Ilya Somin offers a defense of Gorsuch’s position on Chevron deference, stating that it violates the text of the Constitution authorizing the judiciary to decide matters of legal dispute without ceding power to the executive branch. The agencies, for their part, seem to be adopting increasingly expansive views of their authority:

“Some scholars argue that in many situations, agencies are not so much interpreting law, but actually making it by issuing regulations that often have only a tenuous basis in congressional enactments. When that happens, Chevron deference allows the executive to usurp the power of Congress as well as that of the judiciary.”

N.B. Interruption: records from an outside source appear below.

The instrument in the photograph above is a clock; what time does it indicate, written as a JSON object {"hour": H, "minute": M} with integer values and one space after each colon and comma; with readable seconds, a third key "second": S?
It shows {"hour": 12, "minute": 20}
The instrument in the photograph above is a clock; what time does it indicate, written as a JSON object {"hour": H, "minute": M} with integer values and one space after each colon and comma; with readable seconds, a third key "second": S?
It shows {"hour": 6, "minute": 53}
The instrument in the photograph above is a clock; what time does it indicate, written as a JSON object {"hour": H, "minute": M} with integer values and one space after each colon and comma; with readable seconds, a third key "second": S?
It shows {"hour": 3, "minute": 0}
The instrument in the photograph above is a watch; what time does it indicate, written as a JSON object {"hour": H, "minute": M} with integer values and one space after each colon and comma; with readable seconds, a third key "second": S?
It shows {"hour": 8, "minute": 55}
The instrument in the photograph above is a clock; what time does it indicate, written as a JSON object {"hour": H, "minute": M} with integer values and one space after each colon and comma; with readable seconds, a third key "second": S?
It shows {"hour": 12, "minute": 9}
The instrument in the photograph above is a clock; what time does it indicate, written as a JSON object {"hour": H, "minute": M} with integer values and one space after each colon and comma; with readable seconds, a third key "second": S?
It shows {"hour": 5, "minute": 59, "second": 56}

Jonathan Adler quotes a recent decision by U.S. Appeals Court Judge Kent Jordan in which he expresses skepticism regarding the wisdom of Chevron deference:

Deference to agencies strengthens the executive branch not only in a particular dispute under judicial review; it tends to the permanent expansion of the administrative state. Even if some in Congress want to rein an agency in, doing so is very difficult because of judicial deference to agency action. Moreover, the Constitutional requirements of bicameralism and presentment (along with the President’s veto power), which were intended as a brake on the federal government, being ‘designed to protect the liberties of the people,’ are instead, because of Chevron, ‘veto gates’ that make any legislative effort to curtail agency overreach a daunting task.

In short, Chevron ‘permit[s] executive bureaucracies to swallow huge amounts of core judicial and legislative power and concentrate federal power in a way that seems more than a little difficult to square with the Constitution of the [F]ramers’ design.’

The unchecked expansion of administrative control is a real threat to the stability of our system of government, our liberty, and the health of our economic system. It imposes tremendous compliance costs on society and often violates individual property rights. Regulatory actions are often taken without performing a proper cost-benefit analysis, and the decisions of regulators may be challenged initially only within a separate judicial system in which courts are run by the agencies themselves! I covered this point in more detail one year ago in “Hamburger Nation: An Administrative Nightmare“, based on Philip Hamburger’s book “Is Administrative Law Unlawful?“.

Clyde Wayne Crews of the Competitive Enterprise Institute gives further perspective on the regulatory-state-gone-wild in “Mapping Washington’s Lawlessness: An Inventory of Regulatory Dark Matter“. He mentions some disturbing tendencies that may go beyond the implementation of legislative intent: agencies sometimes choose to wholly ignore some aspects of legislation; agencies tend to apply pressure on regulated entities on the basis of interpretations that stretch the meaning of such enabling legislation as may exist; and as if the exercise of extra-legislative power were not enough, administrative actions have a frequent tendency to subvert the price mechanism in private markets, disrupting the flow of accurate information about resource-scarcity and the operation of incentives that give markets their great advantages. All of these behaviors fit Crews’ description of “regulatory dark matter.”

Chevron deference represents an unforced surrender by the judicial branch to the exercise of power by the executive. As Judge Jordan notes in additional quotes provided by Adler at a link above, this does not deny the usefulness or importance of an agency’s specialized expertise. Nevertheless, the courts should not abdicate their role in reviewing an agency’s developmental evidence for any action, and the reasonability of an agency’s applications of evidence relative to alternative courses of action. Nor should the courts abdicate their role in ruling on the law itself. Judge Gorsuch is right: Chevron deference should be re-evaluated by the courts.